UNITED NATIONS, Jan. 10 (Xinhua) -- The international community is winning the battle against cholera in Haiti as new infection is rare, said a UN spokesman on Friday.
By December 2019, when the latest numbers were available, no positive tests for cholera had been reported for nearly 11 consecutive months, said Stephane Dujarric, spokesman for UN Secretary-General Antonio Guterres.
In the last week of December, there were five cholera tests in Haiti and all turned out to be negative, he said.
"That's down from a peak, where there were some 18,000 cases a week. So in a sense, there's been an extremely positive trend, a downward trend in the number of cholera cases, and that is thanks to the mobilization of the international community."
Since the outbreak of cholera in Haiti in October 2010, the international community has spent about 705 million U.S. dollars in support of the Haitian government's national plan to fight cholera.
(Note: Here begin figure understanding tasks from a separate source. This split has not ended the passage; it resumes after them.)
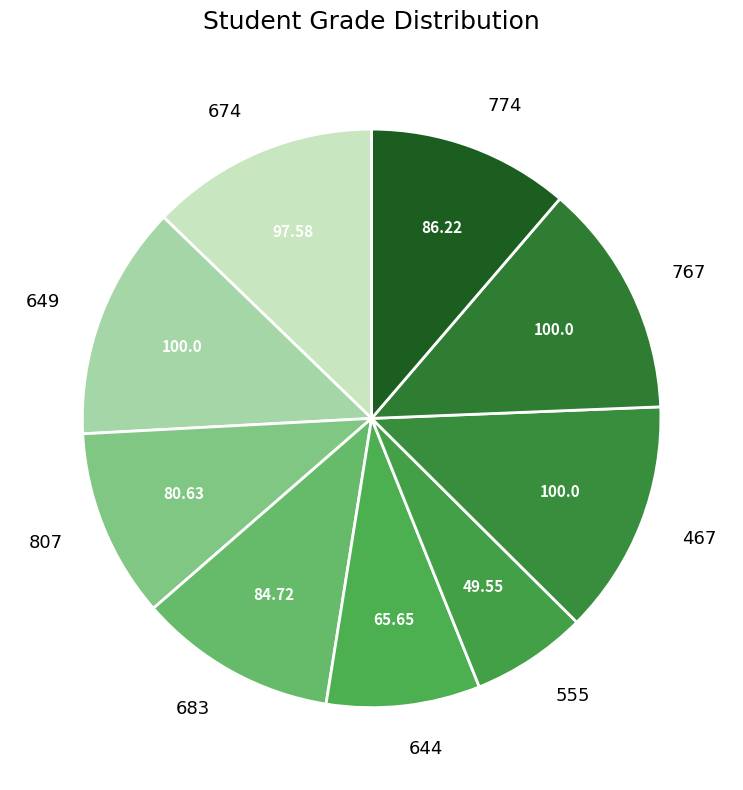

What is the ratio of the value at 649 to the value at 644?

1.5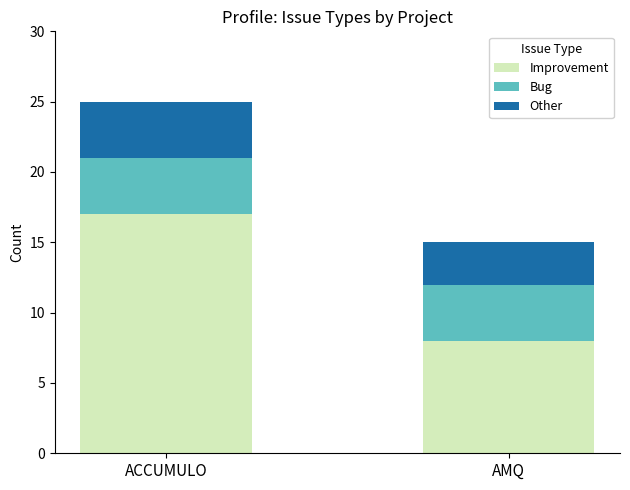

Is it true that Improvement equals 7 at ACCUMULO?

False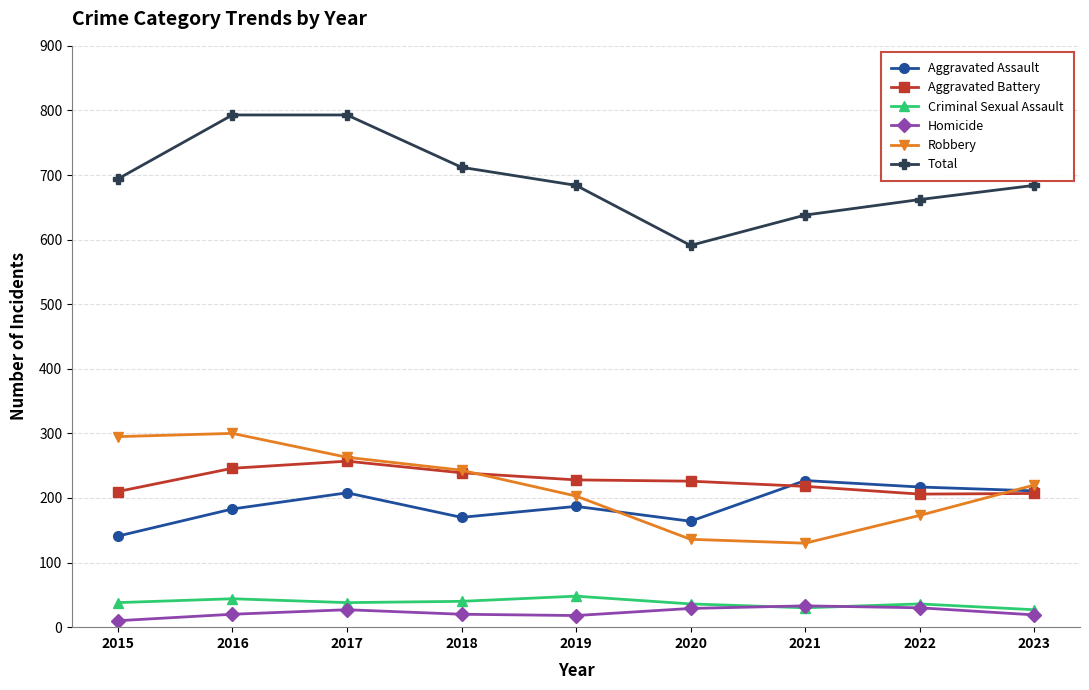

At which category does Total reach its first local valley?

2020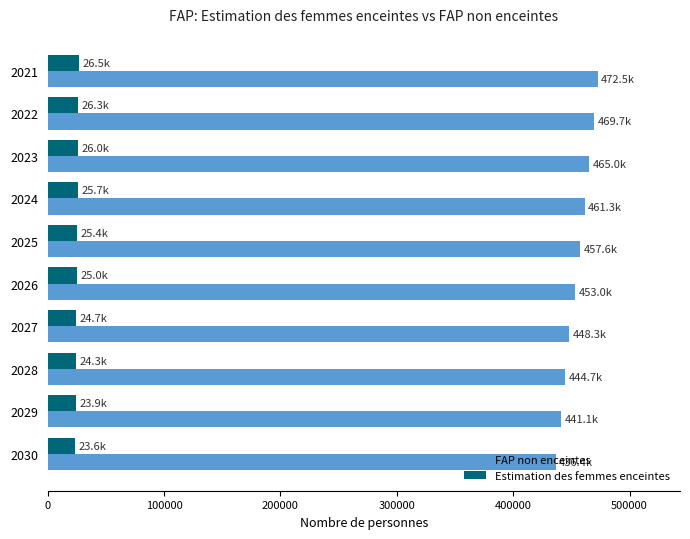

What is the sum of the FAP non enceintes values at 2025 and 2027?

905942.0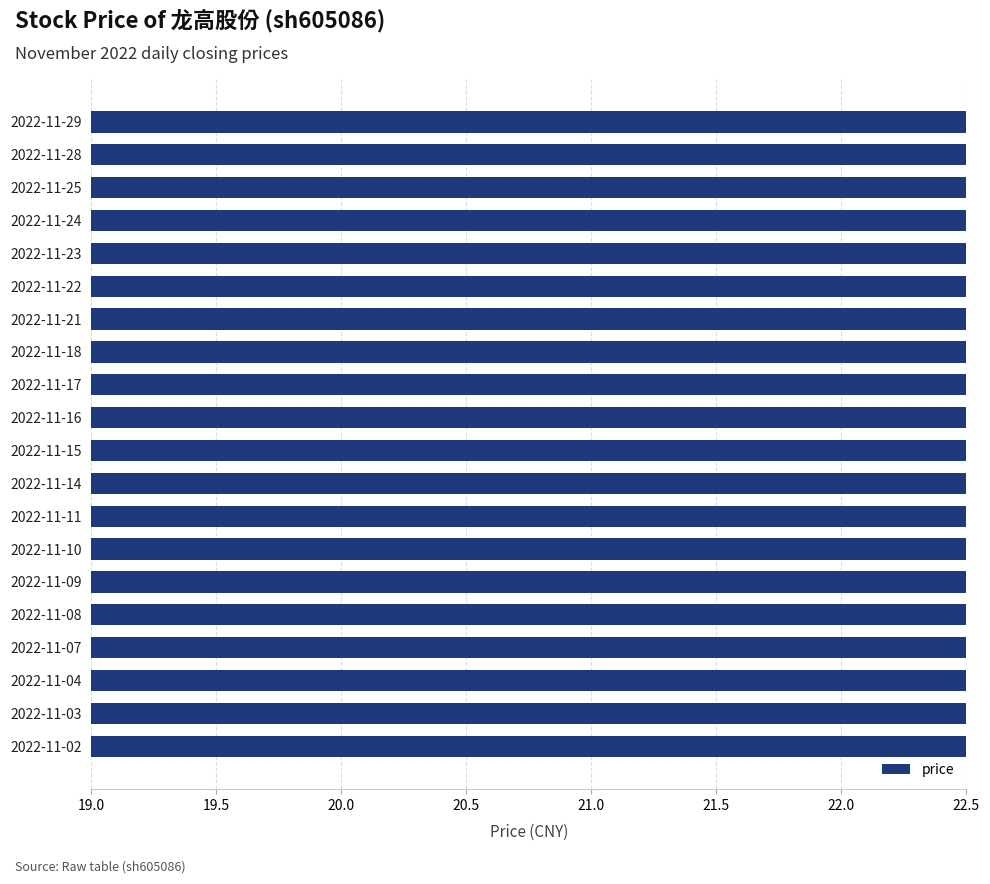

What is the difference between the second highest and minimum values?

1.9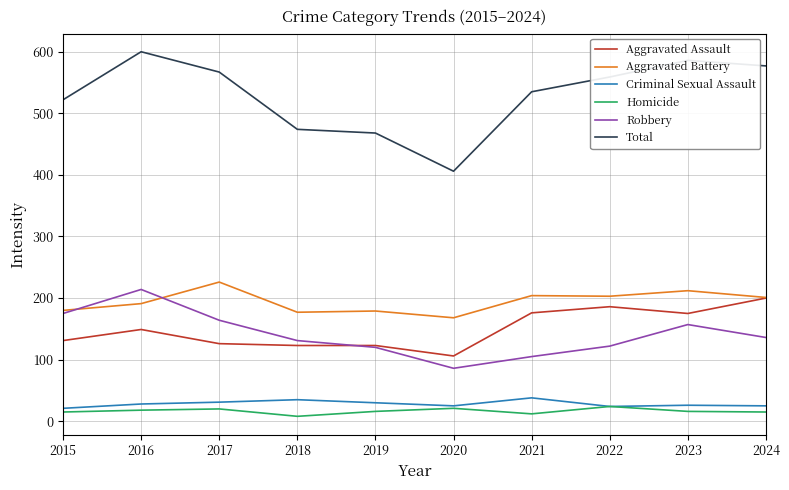

Which series has the widest spread of values?

Total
That includes 64 million dollars raised and mobilized by UN agencies, Dujarric told a daily press briefing.
The United Nations still needs about 20 million dollars to finalize the cholera response plan through 2022, and to try to maintain a zero transmission, he said. "We need a three-year zero benchmark for the WHO (World Health Organization) to declare Haiti cholera-free."
The United Nations is working with communities that were most impacted by cholera to empower them to identify and implement projects that are most meaningful to them. The world body has expanded its community-led consultative process to about 25 communities throughout Haiti, he said.
The United Nations has not been able to mobilize enough funds on the so-call track 2 measures. "But I think it is very important to underscore the work that has been done with the leadership of the Haitian government in getting to that almost zero number of cholera cases," said Dujarric.